The overarching objective of this project is to explore the potential of the arts to inspire new, more empathetic and inclusive conceptualisations of control within arts organisations.

The COVID-19 pandemic has had a devastating impact on arts organisations across Europe, exacerbating the already vulnerable position of a sector characterised by difficult access to finance, fragile organisational structures and working practices. While policymakers and institutions have provided short-term emergency support to contain the effects of the crisis, the long-term survival of many arts organisations remains at risk.

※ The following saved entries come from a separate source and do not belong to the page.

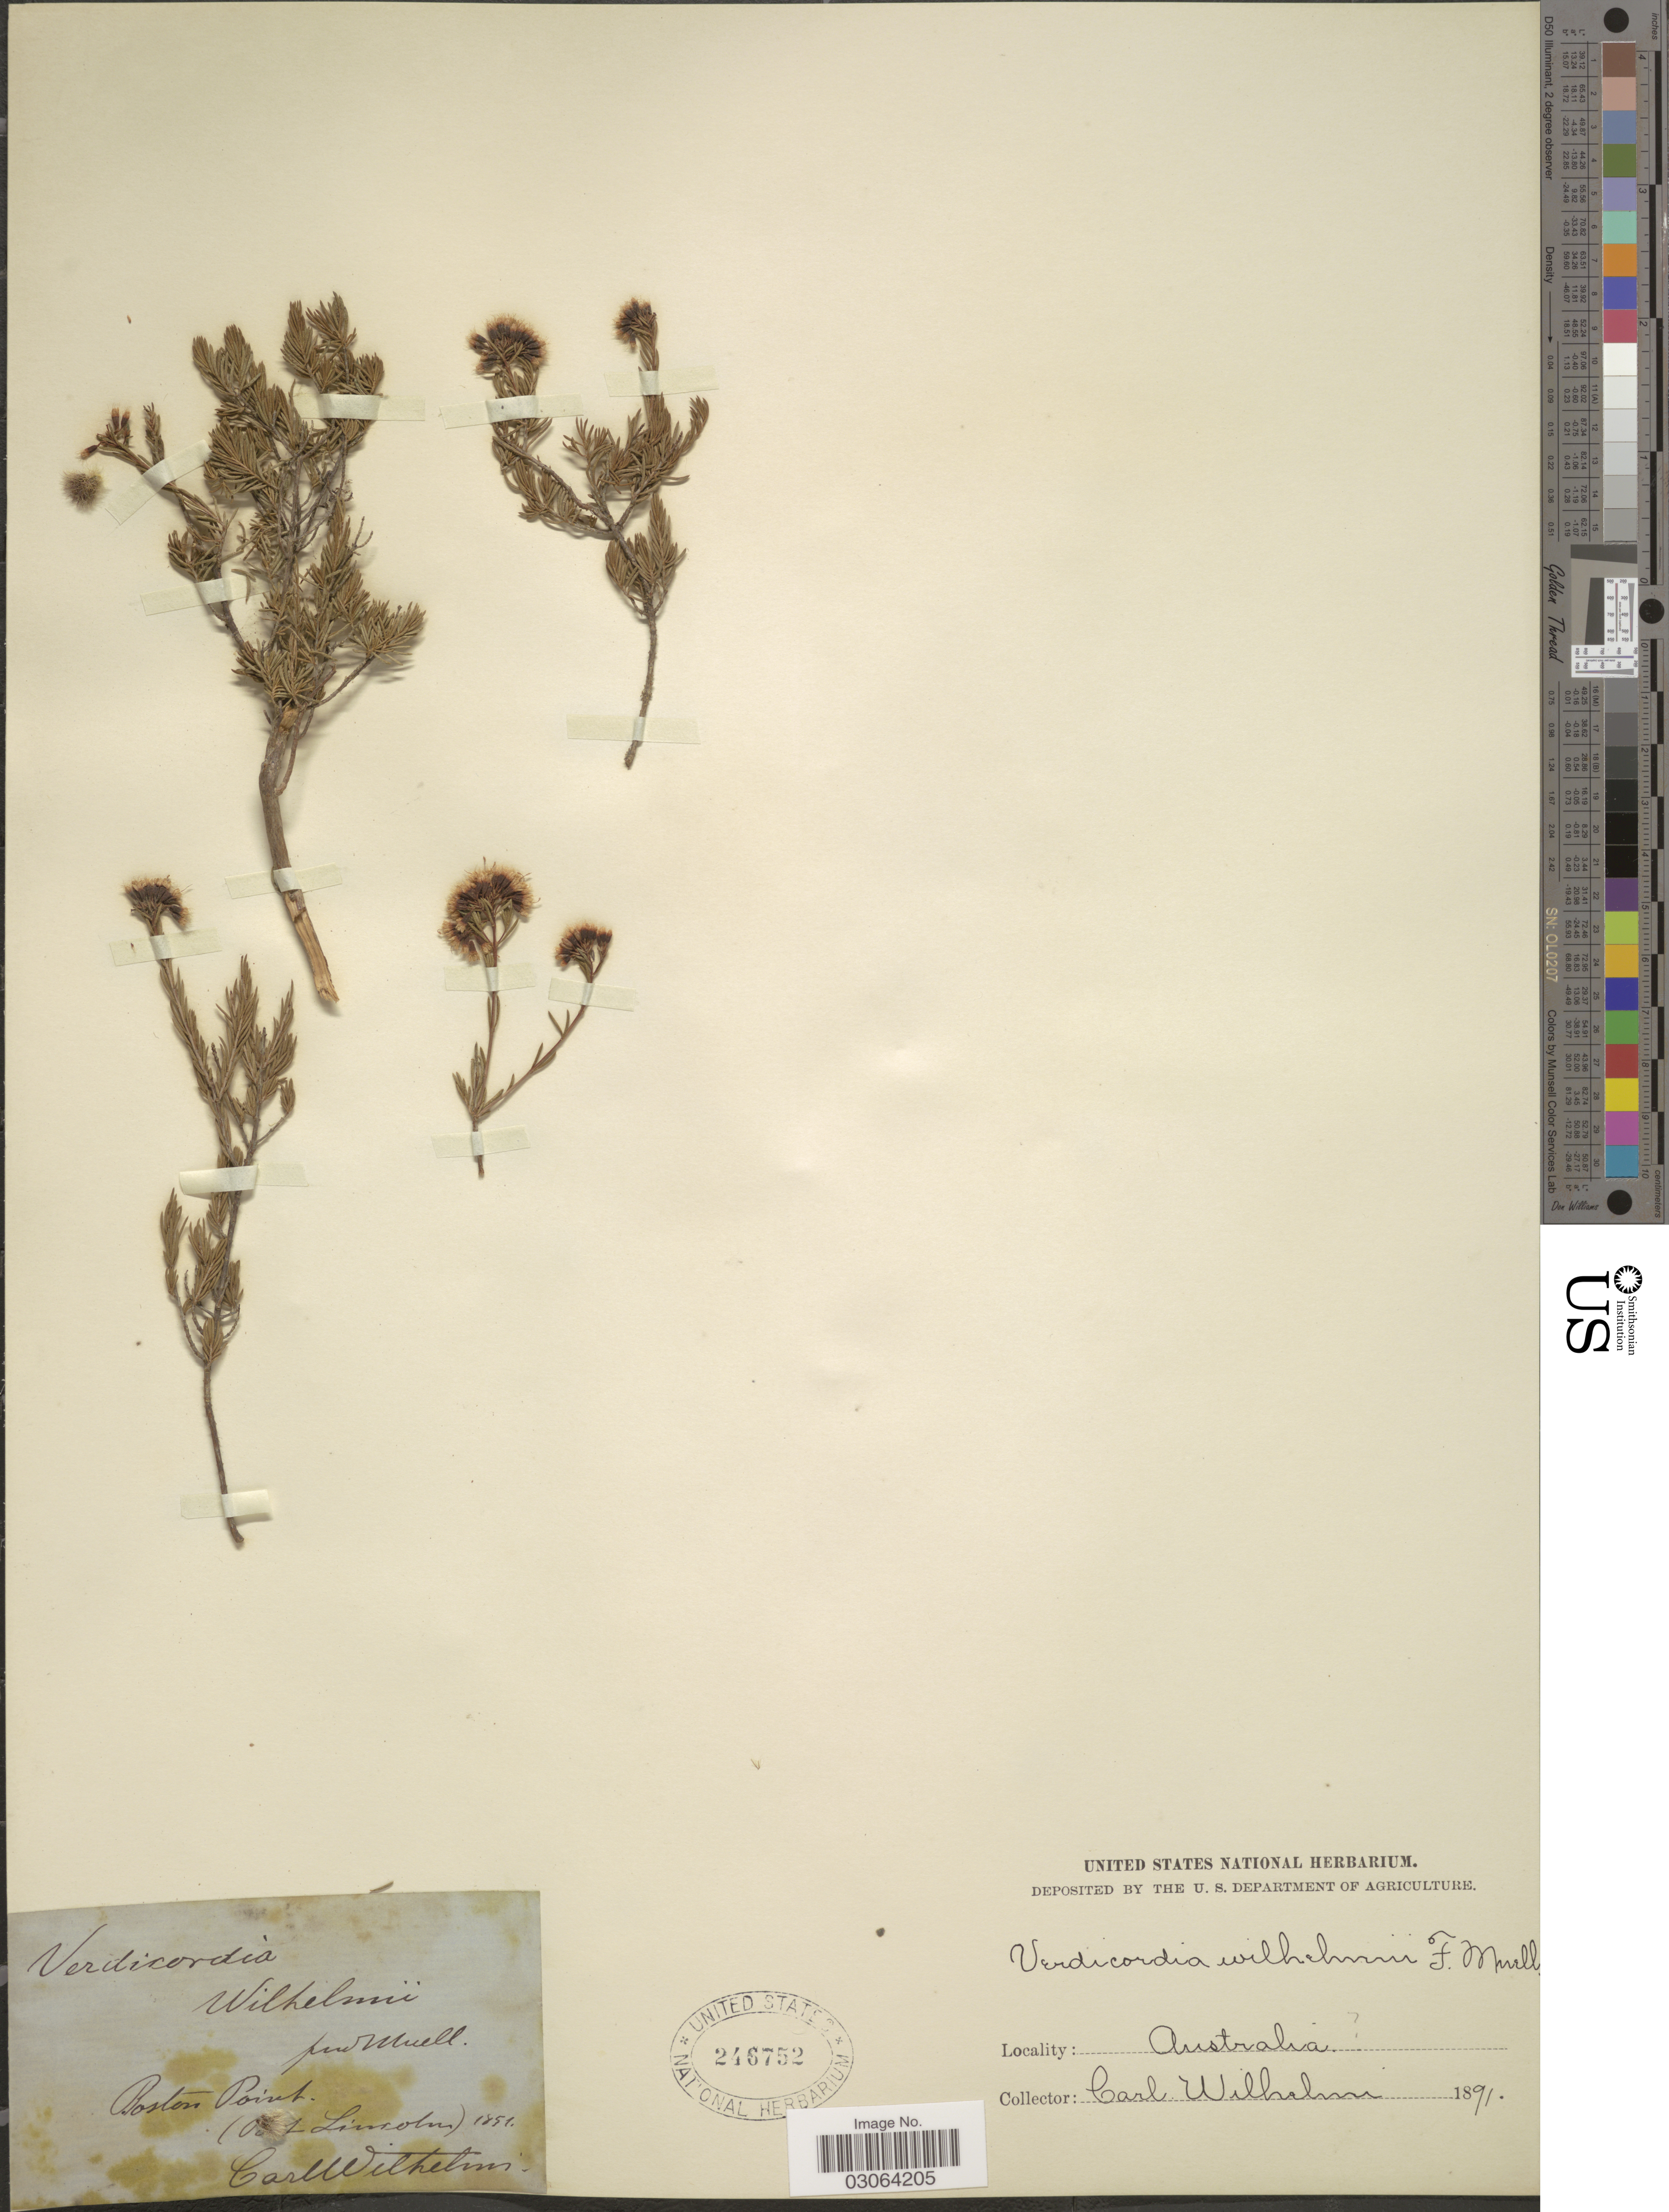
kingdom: Plantae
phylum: Tracheophyta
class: Magnoliopsida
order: Myrtales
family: Myrtaceae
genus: Verticordia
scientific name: Verticordia wilhelmii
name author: F. Muell.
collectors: C. Wilhelm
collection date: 1851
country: Australia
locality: Boston Point (Port Lincoln).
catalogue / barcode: US 246752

Arts organisations rest on multiple tensions between artistic and managerial concerns and values. Management is associated with the pursuit of rationality, calculation and control whereas art is seen to rely primarily on imagination, freedom and creativity. Prior research has shown that, when managerial values clash with artistic concerns, the managerial perspective tends to prevail, crowding-out artistic outcomes, processes and sensibilities. These studies have emphasised that control practices cannot capture the value of the arts: with their emphasis on surplus/loss and efficiency, traditional accounting practices exclude alternative schemes of value and control ideals.

The arts organisations’ response to the COVID-19 pandemic offers a unique opportunity to theorise how management control may align with the unique characteristics and sensibilities that animate arts organisations.

This project has been awarded seedcorn funding from the Management Control Association (MCA).